Government watchdogs have found that a lack of oversight by maritime regulators is allowing federal agencies to evade laws requiring that certain amounts of international cargoes move on U.S.-flag ships.
A new Government Accountability Office (GAO) report, “Actions Needed to Enhance Cargo Preference Oversight,” which will be the focus of a congressional hearing Wednesday, concluded that without additional efforts by the U.S. Maritime Administration (MARAD) to develop regulations and enforce compliance, the public lacks information on whether agencies such as the U.S. Defense and Agriculture departments are meeting federal cargo preference requirements.
“MARAD’s maritime goals and objectives establish the importance of enforcing cargo preference requirements,” GAO stated. “More specifically, MARAD’s 2020 National Maritime Strategy established the objective of improving the capability of U.S.-flag vessels through a combination of efforts including enforcement of cargo preference requirements.”
The requirement that cargo move on U.S.-flag vessels applies to all military support cargo transported by sea by the Defense Department, all export cargo financed through Export-Import Bank loans, and half of the gross tonnage of other U.S. government cargo, including international food aid shipped by U.S. Agency for International Development and the Department of Agriculture.

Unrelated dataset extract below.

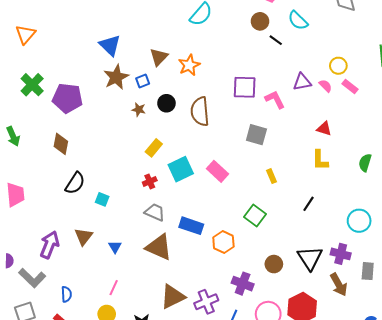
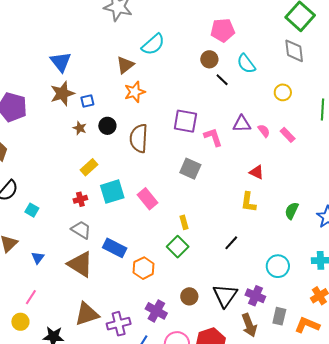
brown triangle: (159, 57) -> (125, 65), moved
yellow circle: (338, 66) -> (283, 92), moved
yellow rectangle: (272, 176) -> (184, 222), moved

Because the costs to operate U.S.-flag vessels are generally higher than those of operating foreign-flag vessels, cargo preference laws, in place since 1904, are intended to help maintain a fleet of internationally trading U.S.-flag vessels, as well as enhance security.
According to data received by MARAD (and provided to GAO for the study), total governmentwide cargo volumes decreased 27% from fiscal years 2012 through 2020, and U.S.-flag volumes decreased 36%. However, MARAD has not reported such volume data publicly since 2013, when a statute requiring it be made public was eliminated.
MARAD also has not issued regulations implementing enforcement authorities granted to the agency by the 2009 National Defense Authorization Act (NDAA), which include taking certain actions in response to violations of the cargo preference requirements.
“For example, the NDAA for 2009 granted MARAD the authority to direct ‘make up’ cargos if federal agencies fall short of the minimum percentage of cargo required to be shipped on U.S.-flag vessels; impose civil penalties ‘against any person’ for violations of cargo preference requirements; and take other measures,” the GAO report noted.
GAO was told by MARAD that the agency has not taken enforcement actions, in part because it has not developed the necessary regulations — and that it has not developed regulations “primarily due to challenges in reaching consensus with other agencies on how to implement cargo preference requirements,” according to the report.
This lack of enforcement, MARAD acknowledged, means that “federal agencies and their contractors are able to ignore and circumvent the cargo preference laws,” officials at the maritime agency told GAO.
In making recommendations based on its report, GAO advised that MARAD’s first step should be to evaluate regulatory development options available to address disagreements with and among agencies over how to implement cargo preference requirements.
“Such disagreements have hindered MARAD’s prior efforts to develop regulations,” GAO stated. “In addition, developing and communicating a legislative proposal could help Congress assess whether any statutory changes are needed to better position MARAD to oversee and enforce cargo preference requirements.”
GAO also recommended that MARAD — even though the agency is no longer required to do so — publicly report each year the cargo preference data it receives on total cargo volumes and amounts shipped on U.S.- and foreign-flag vessels for each federal agency.